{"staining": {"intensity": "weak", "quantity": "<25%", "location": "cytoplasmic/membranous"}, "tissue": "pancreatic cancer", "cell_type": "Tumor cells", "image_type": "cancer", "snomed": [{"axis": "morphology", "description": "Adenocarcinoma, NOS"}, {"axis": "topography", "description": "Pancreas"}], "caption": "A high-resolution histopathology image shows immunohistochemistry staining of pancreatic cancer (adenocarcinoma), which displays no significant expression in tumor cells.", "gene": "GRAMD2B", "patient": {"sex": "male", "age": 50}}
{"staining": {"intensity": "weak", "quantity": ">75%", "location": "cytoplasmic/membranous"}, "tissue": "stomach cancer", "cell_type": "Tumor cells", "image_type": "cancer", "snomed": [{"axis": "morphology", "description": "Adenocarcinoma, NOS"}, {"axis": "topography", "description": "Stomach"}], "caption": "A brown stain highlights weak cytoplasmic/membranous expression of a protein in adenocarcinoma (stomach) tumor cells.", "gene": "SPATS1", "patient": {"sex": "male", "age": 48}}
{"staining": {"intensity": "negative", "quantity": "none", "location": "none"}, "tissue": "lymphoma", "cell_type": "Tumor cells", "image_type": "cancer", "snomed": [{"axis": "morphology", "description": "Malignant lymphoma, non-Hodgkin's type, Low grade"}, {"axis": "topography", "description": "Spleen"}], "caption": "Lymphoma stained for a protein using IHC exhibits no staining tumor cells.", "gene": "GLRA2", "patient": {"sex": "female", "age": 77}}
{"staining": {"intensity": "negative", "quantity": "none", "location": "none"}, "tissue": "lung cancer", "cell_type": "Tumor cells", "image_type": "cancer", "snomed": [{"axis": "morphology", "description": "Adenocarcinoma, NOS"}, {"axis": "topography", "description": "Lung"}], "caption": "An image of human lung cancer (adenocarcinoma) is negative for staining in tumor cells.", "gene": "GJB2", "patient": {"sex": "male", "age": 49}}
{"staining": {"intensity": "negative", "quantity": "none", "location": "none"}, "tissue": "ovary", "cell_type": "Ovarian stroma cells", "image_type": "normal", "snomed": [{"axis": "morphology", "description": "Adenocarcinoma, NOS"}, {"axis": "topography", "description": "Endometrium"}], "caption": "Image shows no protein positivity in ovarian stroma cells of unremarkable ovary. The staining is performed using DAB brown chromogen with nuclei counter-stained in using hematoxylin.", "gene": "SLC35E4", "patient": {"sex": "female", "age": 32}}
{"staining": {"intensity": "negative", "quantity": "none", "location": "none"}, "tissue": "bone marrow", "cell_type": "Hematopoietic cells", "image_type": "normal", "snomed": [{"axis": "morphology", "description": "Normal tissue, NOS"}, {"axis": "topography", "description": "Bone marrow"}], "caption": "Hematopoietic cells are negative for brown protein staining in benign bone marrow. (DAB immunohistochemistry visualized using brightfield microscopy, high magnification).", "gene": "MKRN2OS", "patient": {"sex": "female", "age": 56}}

▶ _WHAT TO PRODUCE_: The required output is the exact run of lines from the beginning of the records to the line with "image of human", that line included.

▶ _YOUR RESPONSE_:
{"staining": {"intensity": "weak", "quantity": "<25%", "location": "cytoplasmic/membranous"}, "tissue": "pancreatic cancer", "cell_type": "Tumor cells", "image_type": "cancer", "snomed": [{"axis": "morphology", "description": "Adenocarcinoma, NOS"}, {"axis": "topography", "description": "Pancreas"}], "caption": "A high-resolution histopathology image shows immunohistochemistry staining of pancreatic cancer (adenocarcinoma), which displays no significant expression in tumor cells.", "gene": "GRAMD2B", "patient": {"sex": "male", "age": 50}}
{"staining": {"intensity": "weak", "quantity": ">75%", "location": "cytoplasmic/membranous"}, "tissue": "stomach cancer", "cell_type": "Tumor cells", "image_type": "cancer", "snomed": [{"axis": "morphology", "description": "Adenocarcinoma, NOS"}, {"axis": "topography", "description": "Stomach"}], "caption": "A brown stain highlights weak cytoplasmic/membranous expression of a protein in adenocarcinoma (stomach) tumor cells.", "gene": "SPATS1", "patient": {"sex": "male", "age": 48}}
{"staining": {"intensity": "negative", "quantity": "none", "location": "none"}, "tissue": "lymphoma", "cell_type": "Tumor cells", "image_type": "cancer", "snomed": [{"axis": "morphology", "description": "Malignant lymphoma, non-Hodgkin's type, Low grade"}, {"axis": "topography", "description": "Spleen"}], "caption": "Lymphoma stained for a protein using IHC exhibits no staining tumor cells.", "gene": "GLRA2", "patient": {"sex": "female", "age": 77}}
{"staining": {"intensity": "negative", "quantity": "none", "location": "none"}, "tissue": "lung cancer", "cell_type": "Tumor cells", "image_type": "cancer", "snomed": [{"axis": "morphology", "description": "Adenocarcinoma, NOS"}, {"axis": "topography", "description": "Lung"}], "caption": "An image of human lung cancer (adenocarcinoma) is negative for staining in tumor cells.", "gene": "GJB2", "patient": {"sex": "male", "age": 49}}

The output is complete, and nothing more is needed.